How GitHub’s CodeSearchNet Challenge Can Improve Semantic Code Search
Recently, researchers from GitHub announced the CodeSearchNet Challenge evaluation environment and leaderboard. CodeSearchNet is a collection of datasets and benchmarks that explores the problem of code retrieval using natural language. The leading software development giant joined hands with California-based ML development tools startup, Weights & Biases to improve code search by using modern machine learning techniques.
About CodeSearchNet Corpus Dataset
The fully preprocessed CodeSearchNet Corpus is available for download on Amazon S3, which includes:
- Six million methods overall
- Two million of which have associated documentation (docstrings, JavaDoc, and more)
- Metadata that indicates the original location (repository or line number, for example) where the data was found.
Similar Model & Dataset
Researchers from Facebook AI Research did something similar. The researchers developed code search tools that apply natural language processing (NLP) and information retrieval (IR) techniques directly to source code text. The tools are called Neural Code Search (NCS) and UNIF which accept natural language queries and return relevant code fragments retrieved directly from the code corpus.
The researchers also open-sourced Neural Code Search Evaluation Dataset is composed of 287 Stack Overflow question and answer pairs which contain Stack Overflow post ID, title and URL of the Stack Overflow post along with code snippet answer to the question.
NCS is an unsupervised model for neural code search developed at Facebook which uses only word embeddings derived from a code corpus. While UNIF is a supervised extension of the base NCS technique which uses a supervised neural network model to improve performance when good supervision data is available for training.

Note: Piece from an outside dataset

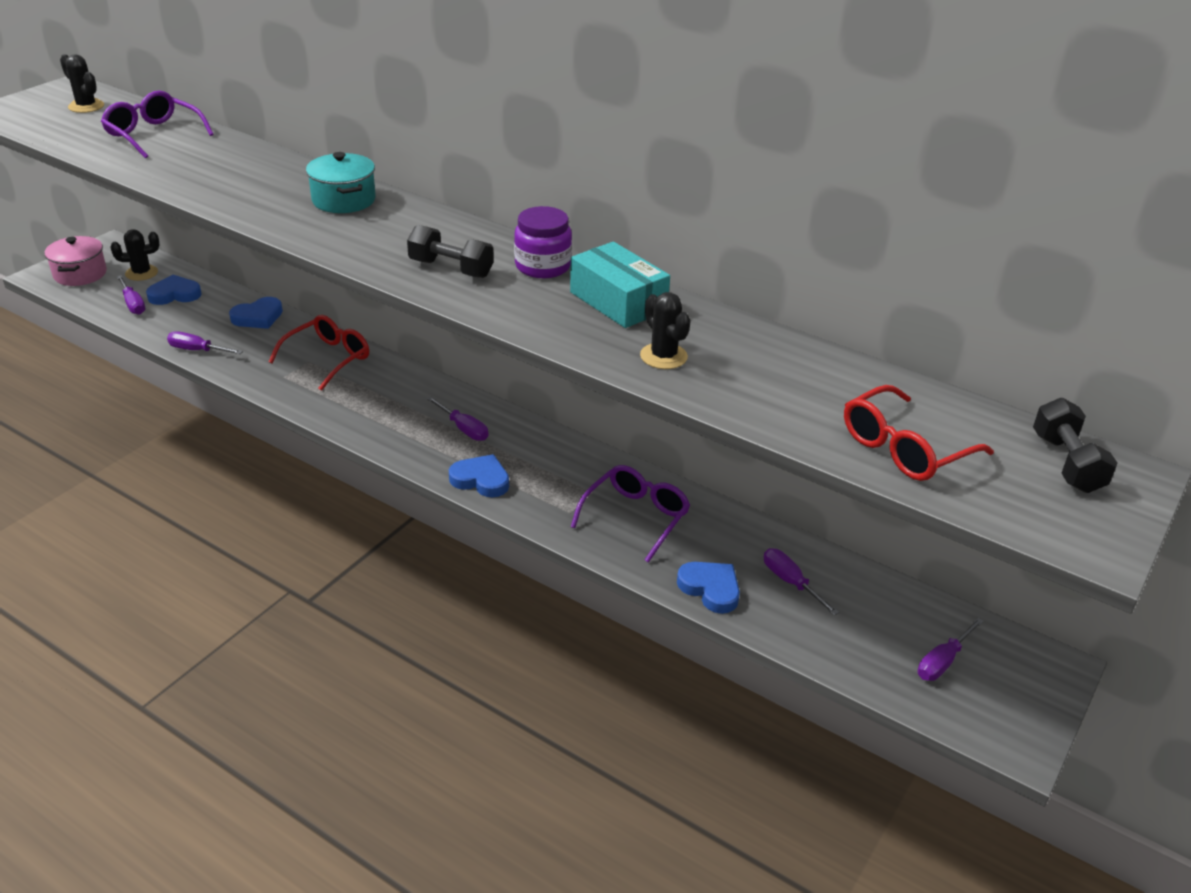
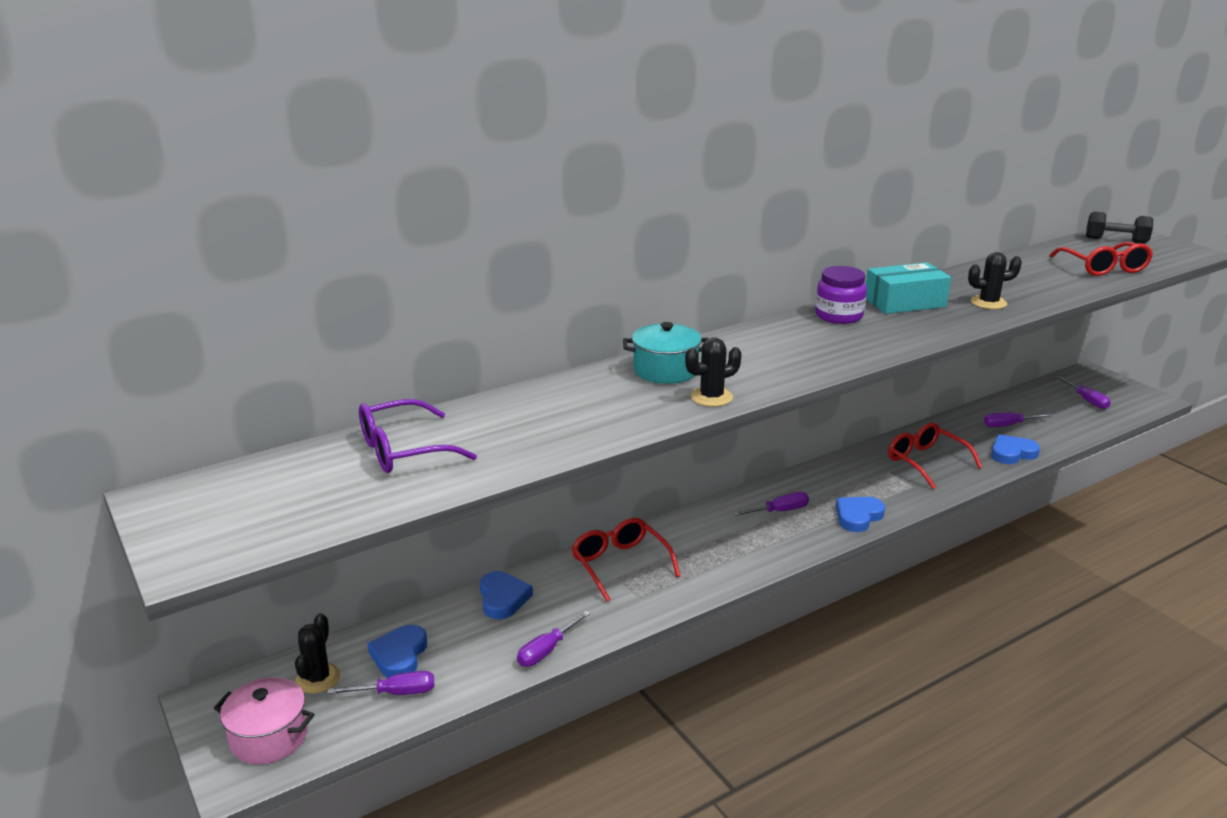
camera: 65 degrees left, 10 degrees down
black cactus [60,54,104,113] -> black cactus moved to [685,338,742,407]
black dumbbell [407,225,494,278] -> none
purple glasses [571,465,690,563] -> red glasses [888,423,983,489]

Recent years have shown several substantial successes in working with natural language datasets. However, there a0re certain times that researchers find difficulty with deep learning models on highly-structured data. According to the researchers, searching an image or a document on natural language is easier than searching code. In order to mitigate these problems, researchers from GitHub introduced the CodeSearchNet challenge along with the large corpus. In a blog post, the researchers further stated that the researchers will be expanding the evaluation dataset to include more languages, queries, and annotations in the future.